İhaleler çok şeffaf olsa bile, imalat aşamasında yapacağı usulsüzlükleri bilen ve bunları nasıl halledeceğini TOKAİ’leyen firmalar ise, rayiç bedelin çok daha altında düşük teklifler vererek, ihaleleri kazanmaktalar.
Onlarca oldu TOKİ ile ilgili makalemiz. Her yazılan makaleden sonra da geri dönüt olarak pek çok e-maili ve mektubu da sizlerden almaktayız. Aslında hani derler ya; ‘bir dokun bin ah işit’ diye,TOKİ konusu da gerçekten de böyle olmuş..
Aşağıya alıntıladığım mektupta da bakın neler yazılıyor. Yine TOK(A)İ, yine Türkiye’nin bir yerleşim birimindeki TOKİ konutlarının, inşaatlarının yapıldığı bir yerden yurdum insanın anlattıkları…
‘…TOKİ ile alakalı yazınızı okudum ve konu ile alakalı ben de bazı yaşadıklarımı farklı bir acıdan sizinle paylaşmak istiyorum.
Öncelikle TOKİ ile nasıl tanıştığımı ifade edeyim. …. mühendisi olarak mekanik tesisatlar yapan firmada çalışırken, TOKİ’ye bir bina yaptık. Bildiğiniz üzere TOKİ sadece konut yapmıyor. Kamunun hastane inşaatlarının çoğunu da TOKİ yap(tır)ıyor.
Bu inşaatların yapımı ve kontrolü ise şu şekilde yapılmakta. TOKİ ihaleye çıkar ve bu iş bir inşaat firmasına iş verilir. İnşaat firmasını şantiyede denetlemek için de dışarıdan müşavir bir firmadan hizmet satın alınır. Sistem bazında bakıldığında bu durum çok mantılı geliyor. TOKİ sürekli şantiyede bulunmadığı için, müşavir firma da müteahhidi denetlemiş oluyor. TOKİ ise marka onaylarını ve hak edişleri müşavir ile birlikte yapıyor.

Yapılacaklar:
1. TOKİ yazısında "Onlarca oldu TOKİ" kısmından "sizinle paylaşmak istiyorum." kısmına kadar olan bölümü aynen yazın.
2. TOKİ yazısına göre şu soruları yanıtlayın:
(a) Her makaleden sonra okurlardan geri dönüt olarak neler geliyor?
(b) TOKİ konut dışında kamunun hangi inşaatlarının çoğunu yap(tır)ıyor?
(c) İnşaat firmasını şantiyede denetlemek için kimden hizmet satın alınıyor?

Çıkarılan Satırlar:

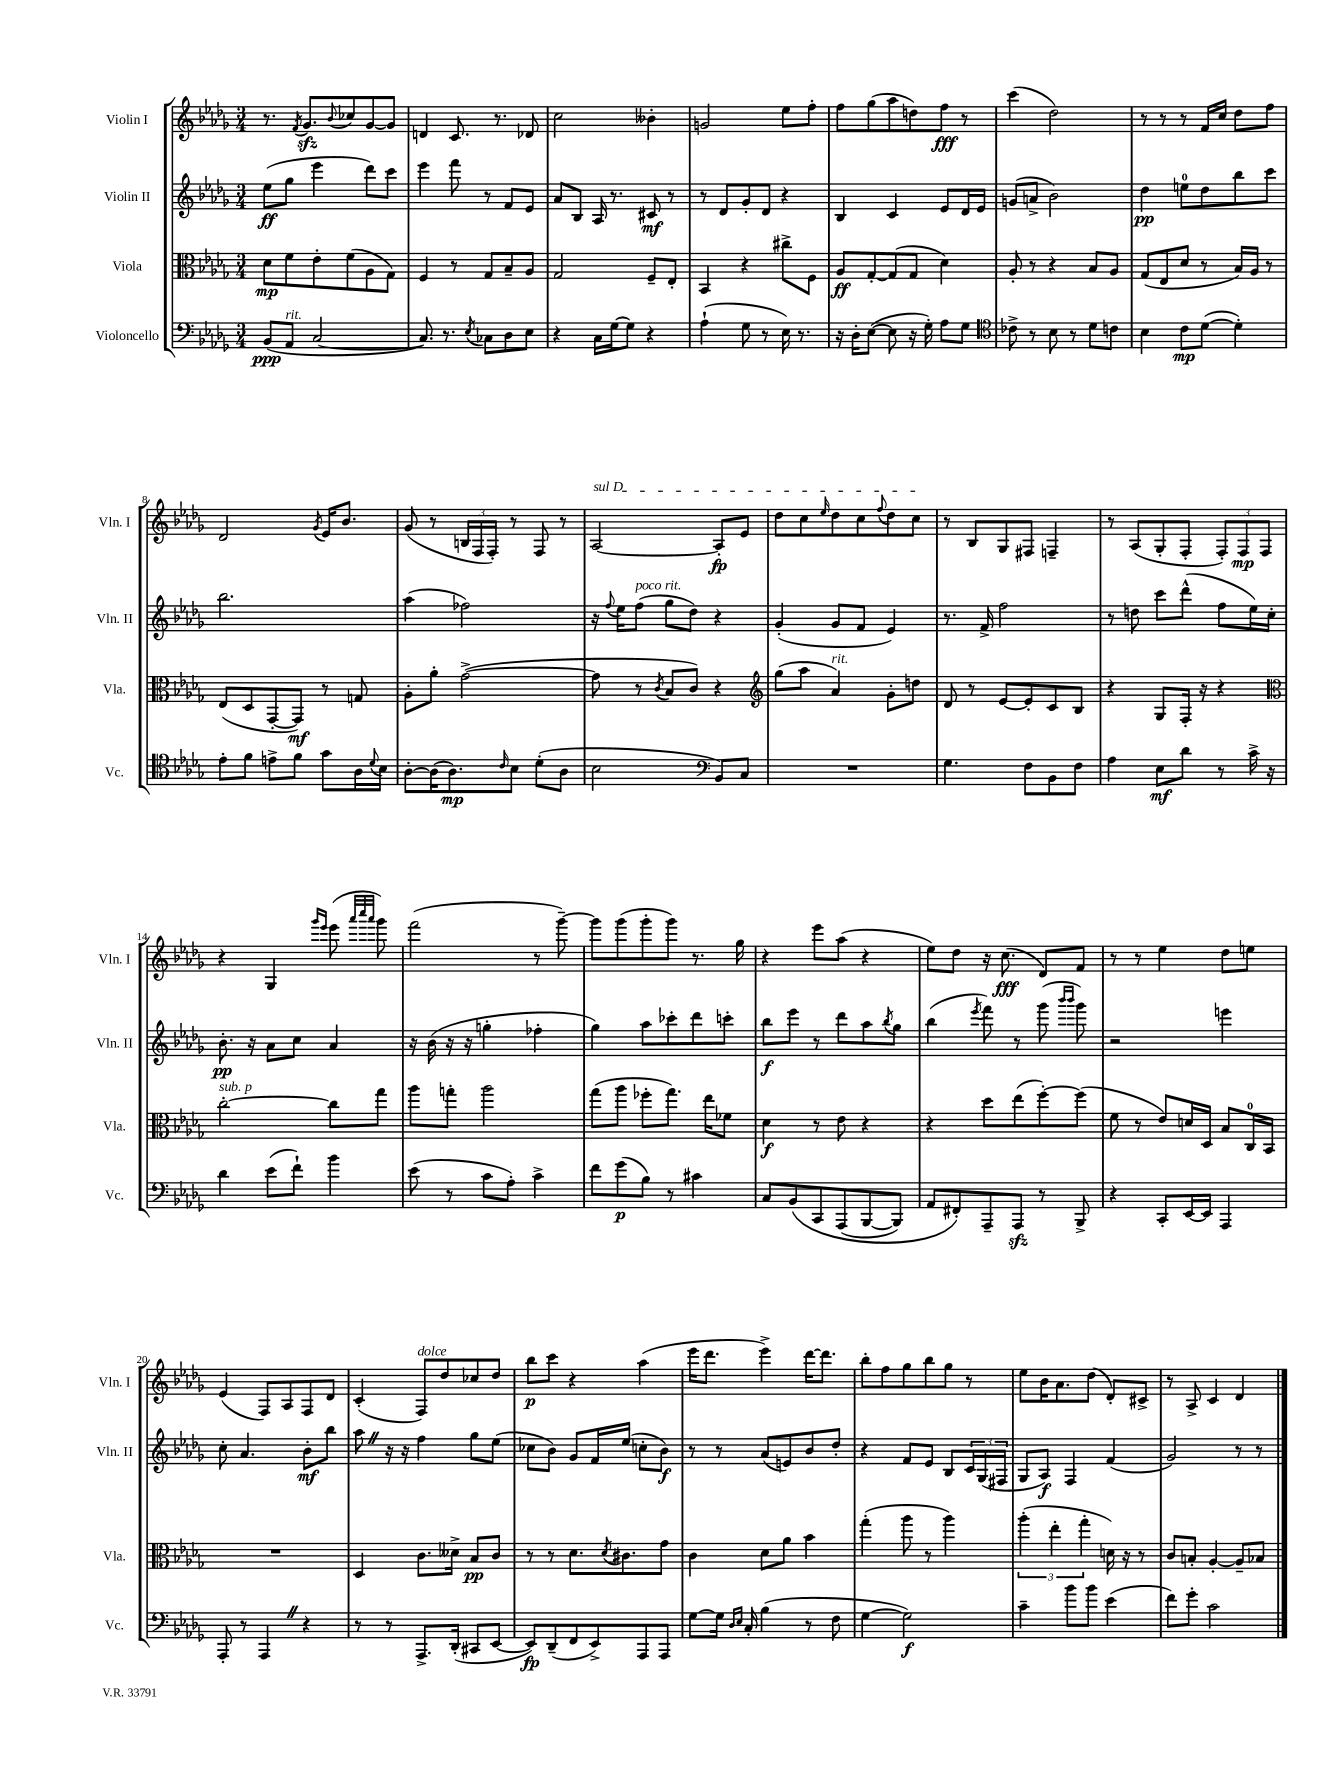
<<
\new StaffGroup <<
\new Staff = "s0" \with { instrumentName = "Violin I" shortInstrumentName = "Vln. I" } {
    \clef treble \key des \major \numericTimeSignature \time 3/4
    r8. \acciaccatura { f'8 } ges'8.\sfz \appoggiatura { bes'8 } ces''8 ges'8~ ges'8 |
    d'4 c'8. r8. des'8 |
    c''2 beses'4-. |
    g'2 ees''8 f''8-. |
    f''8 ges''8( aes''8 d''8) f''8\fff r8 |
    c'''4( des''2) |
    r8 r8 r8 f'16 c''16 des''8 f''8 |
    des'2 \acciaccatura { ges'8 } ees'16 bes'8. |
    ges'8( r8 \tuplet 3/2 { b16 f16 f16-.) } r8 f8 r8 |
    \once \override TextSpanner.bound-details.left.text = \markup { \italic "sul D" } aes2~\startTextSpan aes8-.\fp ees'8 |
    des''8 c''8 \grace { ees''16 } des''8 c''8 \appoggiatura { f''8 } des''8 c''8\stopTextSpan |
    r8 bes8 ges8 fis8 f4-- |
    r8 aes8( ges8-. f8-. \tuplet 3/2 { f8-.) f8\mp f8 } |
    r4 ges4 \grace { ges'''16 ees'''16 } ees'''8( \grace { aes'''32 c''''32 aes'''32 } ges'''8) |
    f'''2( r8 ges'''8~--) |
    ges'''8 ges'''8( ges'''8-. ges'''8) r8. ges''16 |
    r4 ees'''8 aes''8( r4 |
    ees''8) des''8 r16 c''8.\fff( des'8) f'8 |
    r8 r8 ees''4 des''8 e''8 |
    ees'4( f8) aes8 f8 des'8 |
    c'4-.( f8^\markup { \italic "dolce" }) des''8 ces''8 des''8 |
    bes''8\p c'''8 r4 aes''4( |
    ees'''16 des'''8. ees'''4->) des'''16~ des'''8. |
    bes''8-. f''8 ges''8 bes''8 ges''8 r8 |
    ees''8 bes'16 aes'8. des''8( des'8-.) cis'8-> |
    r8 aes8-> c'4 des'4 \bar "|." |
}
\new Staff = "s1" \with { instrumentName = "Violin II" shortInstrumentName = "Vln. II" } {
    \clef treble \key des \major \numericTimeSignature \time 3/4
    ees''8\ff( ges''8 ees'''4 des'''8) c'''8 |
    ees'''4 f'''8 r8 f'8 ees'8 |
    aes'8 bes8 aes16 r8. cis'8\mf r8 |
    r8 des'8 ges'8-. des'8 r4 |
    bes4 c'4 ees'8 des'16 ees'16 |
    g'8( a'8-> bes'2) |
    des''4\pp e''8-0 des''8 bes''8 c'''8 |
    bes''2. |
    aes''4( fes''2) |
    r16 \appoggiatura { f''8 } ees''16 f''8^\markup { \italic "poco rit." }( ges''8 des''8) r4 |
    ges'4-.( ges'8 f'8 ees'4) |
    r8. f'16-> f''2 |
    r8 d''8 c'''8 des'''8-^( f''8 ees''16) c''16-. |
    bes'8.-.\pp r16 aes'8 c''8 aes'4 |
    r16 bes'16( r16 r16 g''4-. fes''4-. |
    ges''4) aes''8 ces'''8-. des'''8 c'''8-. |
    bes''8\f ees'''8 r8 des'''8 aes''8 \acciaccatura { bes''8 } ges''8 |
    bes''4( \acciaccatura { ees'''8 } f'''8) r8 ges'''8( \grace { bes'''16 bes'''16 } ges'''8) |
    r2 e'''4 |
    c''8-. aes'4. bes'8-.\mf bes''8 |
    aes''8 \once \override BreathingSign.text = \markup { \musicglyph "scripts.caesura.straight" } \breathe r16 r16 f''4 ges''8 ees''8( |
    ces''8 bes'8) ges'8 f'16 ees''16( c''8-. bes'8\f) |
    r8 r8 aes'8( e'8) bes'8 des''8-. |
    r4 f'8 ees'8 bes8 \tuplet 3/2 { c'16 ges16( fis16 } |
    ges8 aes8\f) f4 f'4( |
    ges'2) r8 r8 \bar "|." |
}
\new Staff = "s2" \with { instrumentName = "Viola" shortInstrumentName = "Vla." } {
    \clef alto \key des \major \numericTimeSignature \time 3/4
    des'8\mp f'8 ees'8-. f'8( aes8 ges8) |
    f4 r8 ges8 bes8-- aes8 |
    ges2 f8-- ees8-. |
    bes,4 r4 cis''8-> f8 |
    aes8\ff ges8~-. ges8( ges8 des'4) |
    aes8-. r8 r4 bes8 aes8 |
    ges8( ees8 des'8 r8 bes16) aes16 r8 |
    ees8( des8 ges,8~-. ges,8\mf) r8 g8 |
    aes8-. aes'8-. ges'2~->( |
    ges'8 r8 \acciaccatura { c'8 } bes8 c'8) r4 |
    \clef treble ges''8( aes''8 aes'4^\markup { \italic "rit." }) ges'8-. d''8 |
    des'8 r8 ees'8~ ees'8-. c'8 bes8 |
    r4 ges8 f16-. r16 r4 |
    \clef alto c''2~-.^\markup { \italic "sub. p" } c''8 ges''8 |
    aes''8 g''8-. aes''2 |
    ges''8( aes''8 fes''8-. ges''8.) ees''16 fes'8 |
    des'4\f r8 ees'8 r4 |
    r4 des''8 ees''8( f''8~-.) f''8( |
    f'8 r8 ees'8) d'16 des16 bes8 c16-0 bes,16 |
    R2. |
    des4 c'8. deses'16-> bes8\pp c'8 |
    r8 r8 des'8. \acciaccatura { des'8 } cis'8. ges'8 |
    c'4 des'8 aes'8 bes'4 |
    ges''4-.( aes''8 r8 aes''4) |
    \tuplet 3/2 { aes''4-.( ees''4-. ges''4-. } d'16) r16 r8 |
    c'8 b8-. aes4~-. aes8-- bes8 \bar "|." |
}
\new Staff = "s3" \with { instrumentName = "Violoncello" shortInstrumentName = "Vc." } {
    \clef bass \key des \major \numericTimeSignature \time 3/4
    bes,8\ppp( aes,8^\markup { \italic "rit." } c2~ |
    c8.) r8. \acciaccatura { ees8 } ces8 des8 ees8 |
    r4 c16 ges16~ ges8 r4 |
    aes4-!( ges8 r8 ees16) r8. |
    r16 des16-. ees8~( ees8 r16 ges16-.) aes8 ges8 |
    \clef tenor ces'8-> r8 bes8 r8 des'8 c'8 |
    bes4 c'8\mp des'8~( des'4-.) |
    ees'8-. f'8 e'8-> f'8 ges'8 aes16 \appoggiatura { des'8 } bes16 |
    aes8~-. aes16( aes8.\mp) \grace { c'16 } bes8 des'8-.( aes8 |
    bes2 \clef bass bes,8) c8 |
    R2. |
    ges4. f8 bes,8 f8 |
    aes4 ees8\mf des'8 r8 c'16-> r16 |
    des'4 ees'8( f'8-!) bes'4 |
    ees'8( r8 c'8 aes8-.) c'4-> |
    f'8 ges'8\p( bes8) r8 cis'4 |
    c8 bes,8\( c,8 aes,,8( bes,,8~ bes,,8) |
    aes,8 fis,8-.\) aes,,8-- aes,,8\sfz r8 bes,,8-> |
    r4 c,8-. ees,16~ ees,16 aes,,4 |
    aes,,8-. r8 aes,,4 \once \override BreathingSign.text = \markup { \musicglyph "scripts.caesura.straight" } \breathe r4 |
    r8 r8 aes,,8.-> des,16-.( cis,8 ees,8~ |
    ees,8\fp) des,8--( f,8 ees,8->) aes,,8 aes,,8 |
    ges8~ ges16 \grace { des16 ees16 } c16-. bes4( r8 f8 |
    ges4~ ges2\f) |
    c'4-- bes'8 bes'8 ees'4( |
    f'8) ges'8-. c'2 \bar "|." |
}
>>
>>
...
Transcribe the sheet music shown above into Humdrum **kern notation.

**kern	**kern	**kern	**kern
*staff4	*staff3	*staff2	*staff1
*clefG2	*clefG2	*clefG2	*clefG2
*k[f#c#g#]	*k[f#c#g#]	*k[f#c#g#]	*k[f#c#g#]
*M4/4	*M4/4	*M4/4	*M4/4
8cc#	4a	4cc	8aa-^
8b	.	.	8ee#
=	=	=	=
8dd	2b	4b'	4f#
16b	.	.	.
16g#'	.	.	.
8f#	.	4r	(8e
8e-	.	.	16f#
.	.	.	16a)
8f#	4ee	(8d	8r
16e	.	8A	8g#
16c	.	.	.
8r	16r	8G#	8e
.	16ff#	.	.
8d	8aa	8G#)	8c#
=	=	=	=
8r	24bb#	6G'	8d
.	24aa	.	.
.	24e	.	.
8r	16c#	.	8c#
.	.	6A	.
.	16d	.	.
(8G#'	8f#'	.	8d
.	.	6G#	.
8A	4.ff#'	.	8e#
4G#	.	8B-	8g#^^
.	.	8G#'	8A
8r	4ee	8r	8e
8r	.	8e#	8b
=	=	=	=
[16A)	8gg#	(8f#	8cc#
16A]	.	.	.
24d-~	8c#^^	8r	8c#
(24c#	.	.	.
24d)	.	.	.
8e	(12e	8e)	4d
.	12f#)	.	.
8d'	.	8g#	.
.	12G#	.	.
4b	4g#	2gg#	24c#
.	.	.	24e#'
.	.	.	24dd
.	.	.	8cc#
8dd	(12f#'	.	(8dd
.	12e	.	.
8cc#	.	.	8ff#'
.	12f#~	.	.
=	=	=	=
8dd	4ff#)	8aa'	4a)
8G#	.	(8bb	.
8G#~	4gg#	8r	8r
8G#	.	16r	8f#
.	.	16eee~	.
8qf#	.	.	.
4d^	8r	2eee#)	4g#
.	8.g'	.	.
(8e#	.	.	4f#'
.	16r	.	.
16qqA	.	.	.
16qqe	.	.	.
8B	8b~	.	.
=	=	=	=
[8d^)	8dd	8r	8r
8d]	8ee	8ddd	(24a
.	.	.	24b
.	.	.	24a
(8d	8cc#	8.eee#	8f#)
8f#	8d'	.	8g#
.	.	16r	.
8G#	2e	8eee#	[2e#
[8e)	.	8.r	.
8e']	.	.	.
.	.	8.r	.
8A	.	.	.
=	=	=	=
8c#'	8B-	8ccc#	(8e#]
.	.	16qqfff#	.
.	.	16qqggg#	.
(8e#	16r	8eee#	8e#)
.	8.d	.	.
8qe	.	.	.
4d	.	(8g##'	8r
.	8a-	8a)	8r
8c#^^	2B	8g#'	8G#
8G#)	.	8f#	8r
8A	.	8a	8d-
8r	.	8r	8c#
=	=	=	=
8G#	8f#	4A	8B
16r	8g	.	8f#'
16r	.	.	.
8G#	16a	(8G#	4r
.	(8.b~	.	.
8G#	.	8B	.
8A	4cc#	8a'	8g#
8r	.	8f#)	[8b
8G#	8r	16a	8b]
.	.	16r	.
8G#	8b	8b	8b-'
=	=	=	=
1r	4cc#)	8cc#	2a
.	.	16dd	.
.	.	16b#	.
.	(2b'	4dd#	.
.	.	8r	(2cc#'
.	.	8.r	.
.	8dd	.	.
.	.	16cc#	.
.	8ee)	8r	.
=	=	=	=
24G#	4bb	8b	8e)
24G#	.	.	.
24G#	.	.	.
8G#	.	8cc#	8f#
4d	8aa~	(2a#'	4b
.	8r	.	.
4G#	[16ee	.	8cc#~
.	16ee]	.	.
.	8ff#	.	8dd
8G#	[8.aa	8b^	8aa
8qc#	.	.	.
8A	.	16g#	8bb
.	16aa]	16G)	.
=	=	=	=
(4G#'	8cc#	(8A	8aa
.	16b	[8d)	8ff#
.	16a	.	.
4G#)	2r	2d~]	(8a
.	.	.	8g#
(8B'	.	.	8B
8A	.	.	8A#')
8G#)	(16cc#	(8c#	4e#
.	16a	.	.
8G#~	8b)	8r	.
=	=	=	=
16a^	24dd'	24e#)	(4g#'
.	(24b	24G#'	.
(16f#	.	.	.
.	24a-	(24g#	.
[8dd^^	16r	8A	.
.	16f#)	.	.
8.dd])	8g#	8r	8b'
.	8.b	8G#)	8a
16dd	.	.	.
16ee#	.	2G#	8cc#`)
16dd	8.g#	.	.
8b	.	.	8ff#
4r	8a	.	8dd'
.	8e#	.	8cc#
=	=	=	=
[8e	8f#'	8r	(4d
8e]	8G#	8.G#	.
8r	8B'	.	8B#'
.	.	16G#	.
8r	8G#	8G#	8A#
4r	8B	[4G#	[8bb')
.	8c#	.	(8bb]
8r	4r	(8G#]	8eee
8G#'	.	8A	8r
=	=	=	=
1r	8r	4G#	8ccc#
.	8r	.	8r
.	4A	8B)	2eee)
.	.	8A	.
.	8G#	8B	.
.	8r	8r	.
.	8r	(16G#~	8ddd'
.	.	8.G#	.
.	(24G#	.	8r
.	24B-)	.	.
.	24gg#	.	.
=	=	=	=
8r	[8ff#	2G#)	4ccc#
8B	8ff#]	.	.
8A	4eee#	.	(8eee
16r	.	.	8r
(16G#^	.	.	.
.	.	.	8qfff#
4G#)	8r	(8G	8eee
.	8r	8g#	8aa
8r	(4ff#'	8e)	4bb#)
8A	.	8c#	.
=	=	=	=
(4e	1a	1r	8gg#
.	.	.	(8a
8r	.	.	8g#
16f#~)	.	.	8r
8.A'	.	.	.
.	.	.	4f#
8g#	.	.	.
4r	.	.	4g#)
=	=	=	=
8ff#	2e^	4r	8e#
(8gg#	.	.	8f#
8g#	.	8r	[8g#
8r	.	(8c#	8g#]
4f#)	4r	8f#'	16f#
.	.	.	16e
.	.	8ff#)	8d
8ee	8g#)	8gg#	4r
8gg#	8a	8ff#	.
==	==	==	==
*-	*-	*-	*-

Sırayla Yanıtlar:
1.
Onlarca oldu TOKİ ile ilgili makalemiz. Her yazılan makaleden sonra da geri dönüt olarak pek çok e-maili ve mektubu da sizlerden almaktayız. Aslında hani derler ya; ‘bir dokun bin ah işit’ diye,TOKİ konusu da gerçekten de böyle olmuş..
Aşağıya alıntıladığım mektupta da bakın neler yazılıyor. Yine TOK(A)İ, yine Türkiye’nin bir yerleşim birimindeki TOKİ konutlarının, inşaatlarının yapıldığı bir yerden yurdum insanın anlattıkları…
‘…TOKİ ile alakalı yazınızı okudum ve konu ile alakalı ben de bazı yaşadıklarımı farklı bir acıdan sizinle paylaşmak istiyorum.

2.
(a) Pek çok e-mail ve mektup.
(b) Hastane inşaatlarının.
(c) Dışarıdan müşavir bir firmadan.